Editorial

Wertlose Versprechen

Recep Tayyip Erdogan ist ein trauriges Beispiel populistischer Regierungsführung. Seinetwegen versinkt die Türkei in Gewalt. Er will Verfassungsänderungen, um die Nation als Präsident mit noch mehr Macht zu „retten“. Dabei übte er schon lange mehr Macht aus als jeder andere türkische Politiker in den Jahrzehnten bevor er 2003 als Ministerpräsident seine erste Regierung bildete.
Erdogan mit Anhängern Ende 2016. picture-alliance/AP Photo Erdogan mit Anhängern Ende 2016.

Anfangs schuf er breite Bündnisse und setzte der kemalistisch-undemokratischen Dominanz von Militär, Justiz und Verwaltung ein Ende. Dieser Pluralismus tat dem Land gut. Seit einiger Zeit wendet er sich nun gegen frühere Verbündete, besonders spektakulär gegen die Gülenisten. Er hat den Bürgerkrieg in Kurdistan neu entfacht. Auch ISIS-Terror richtet sich nun gegen die Türkei. Pressefreiheit und Bürgerrechte sind ausgehöhlt; Investoren und Touristen bleiben weg.

Erdogan ist kein gewöhnlicher Populist. Seine autokratischen Neigungen haben sich erst spät auf seine Amtsführung ausgewirkt. Seither eskaliert die Gewalt. In wichtigen Punkten ist Erdogan jetzt auch im streng gefassten Wortsinn „populistisch“. Er behauptet, allein die Nation zu vertreten, behält sich aber vor, selbst zu definieren, wer dazu gehört. Große Versprechen sind unerfüllbar – in seinem Fall, weil sunnitische Dominanz und Frieden in der Türkei unvereinbar sind. Um seine Herrschaft zu rechtfertigen, braucht er Feinde. In gehörigem Maß schafft er selbst den Terrorismus, mit dem das Land ringt.

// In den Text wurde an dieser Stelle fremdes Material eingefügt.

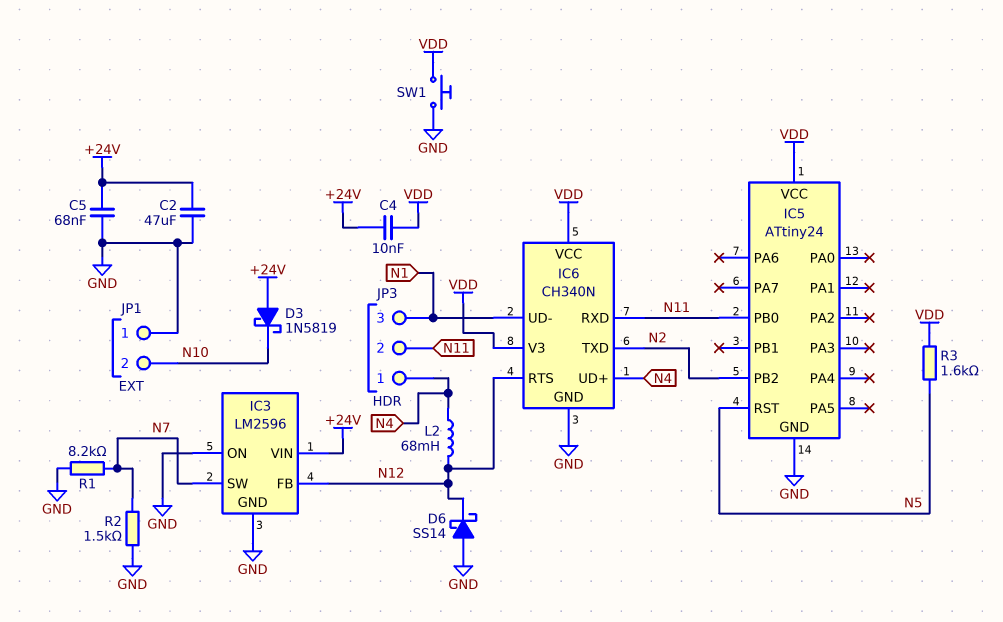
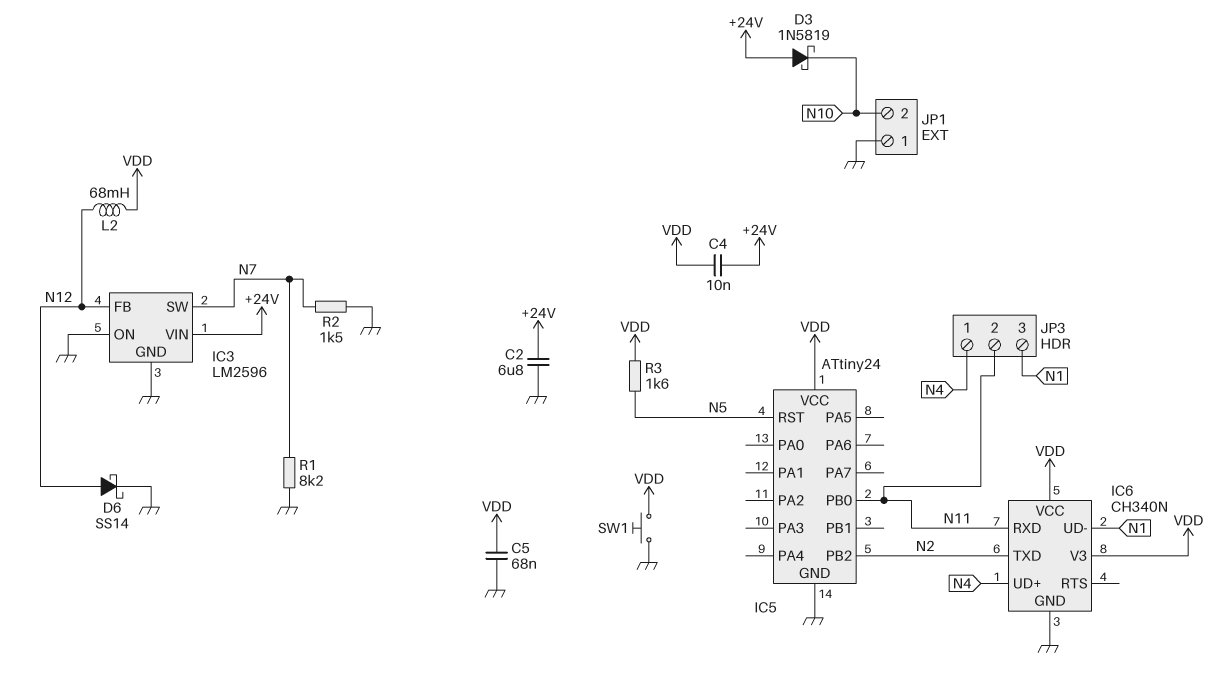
C2: 47uF (+24V, GND) -> 6.8uF (+24V, GND)
C5: 68nF (+24V, GND) -> 68nF (GND, VDD)
D6: schottky SS14 (A GND, K N12) -> schottky SS14 (A N12, K GND)
IC6 pin RTS: N12 -> none
L2: 68mH (N4, N12) -> 68mH (N12, VDD)

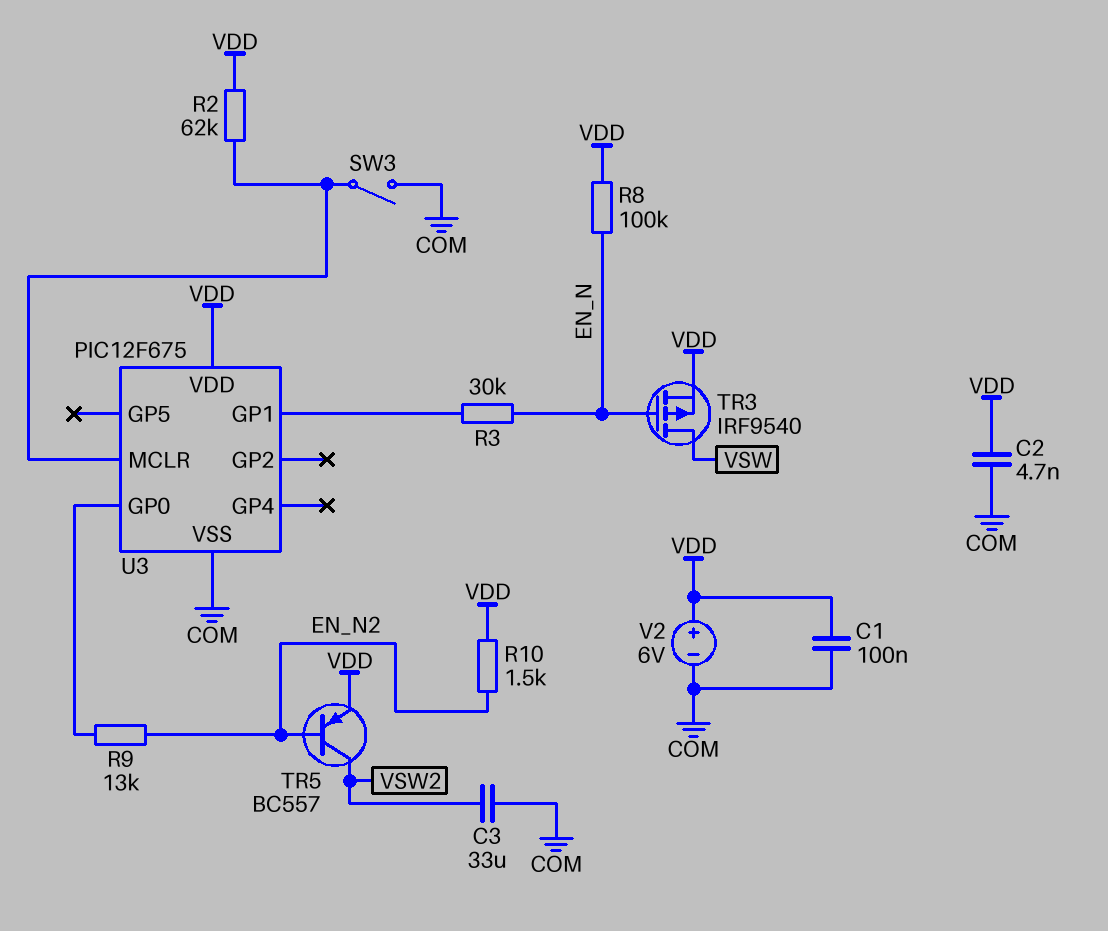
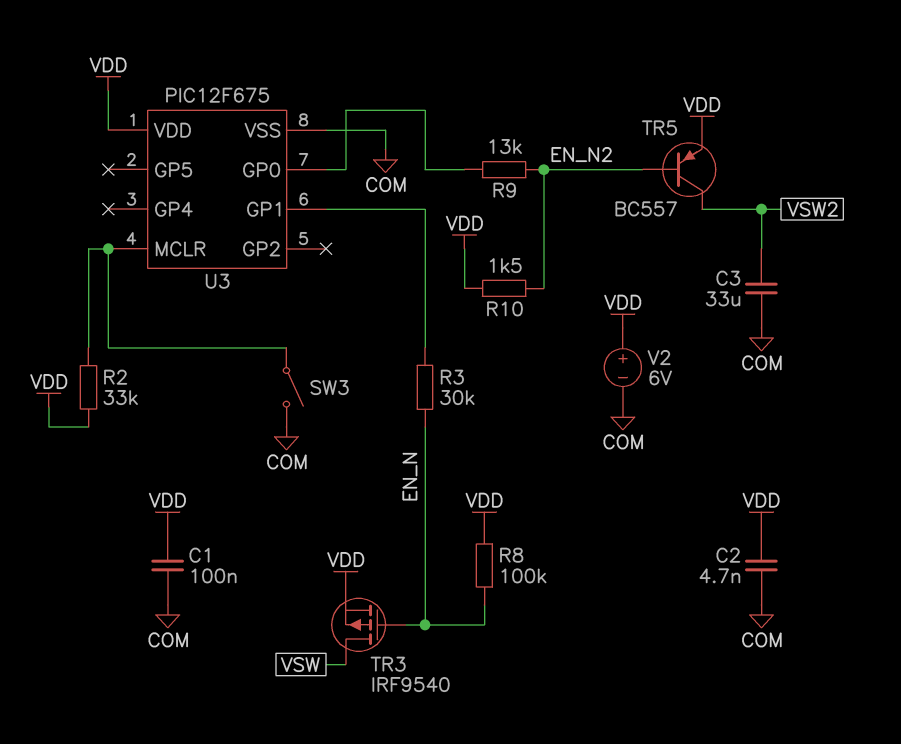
R2: 62k (U3/MCLR, VDD) -> 33k (U3/MCLR, VDD)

Heute regieren Populisten eine deprimierend große Zahl von Ländern. Mit Donald Trump im Weißen Haus gehören auch die USA dazu. Populisten beanspruchen, dem Gemeinwohl zu dienen, aber das stimmt nicht. Sie spalten. Sie klagen permanent, ihr Volk werde von irgendjemandem ausgenutzt – von Minderheiten, „Eliten“ oder anderen Ländern. Sie nähren Verschwörungstheorien, weil sie andere dafür verantwortlich machen müssen, dass aus ihren Versprechen nichts wird. Populisten wollen ihre Politik nicht im Detail diskutieren. Das würde den grandiosen Visionen widersprechen. Sie wollen Anweisungen erteilen, nicht debattieren. Zivilgesellschaftliche Organisationen und Medienunternehmen mögen sie nur, wenn sie sie kontrollieren können. Solange sie in der Opposition sind, wittern sie überall Korruption, aber im Amt lehnen sie dann alles ab, was ihre Amtsführung Kontrollen unterwerfen würde.

Diese Haltung kann innen- wie außenpolitisch zu Gewalt führen. Selbst wenn sie das nicht tut, verschärft sie globale Probleme. Klimaschutz, Armutsbekämpfung und viele andere wichtige Anliegen erfordern Kooperation. Es stimmt einfach nicht, dass Vorteile eines Akteurs automatisch anderen Akteuren zum Nachteil gereichen. Manche wichtige Dinge lassen sich nur gemeinsam erreichen – und dazu gehören die Sustainable Development Goals der UN.

Nicht alles ist indessen unerreichbar, was zu einem bestimmten Kontext utopisch klingt. Allgemeiner Zugang zu Gesundheitswesen ist heute in vielen Ländern nicht gegeben. Er ist aber grundsätzlich organisierbar. Es kommt dabei selbstverständlich auf viele Details an. Kosten und wer sie trägt, müssen benannt werden. Interessen sind abzuwägen und Kompromisse zu schließen.

Um Populisten zu bekämpfen, gilt es, über die Details von Politikkonzepten zu diskutieren. Versprechen, dass alles großartig wird, sind wertlos. Außerdem müssen wir auf Pluralismus bestehen, denn in Innen- und Außenpolitik gibt es berechtigte, aber widerstreitende Interessen.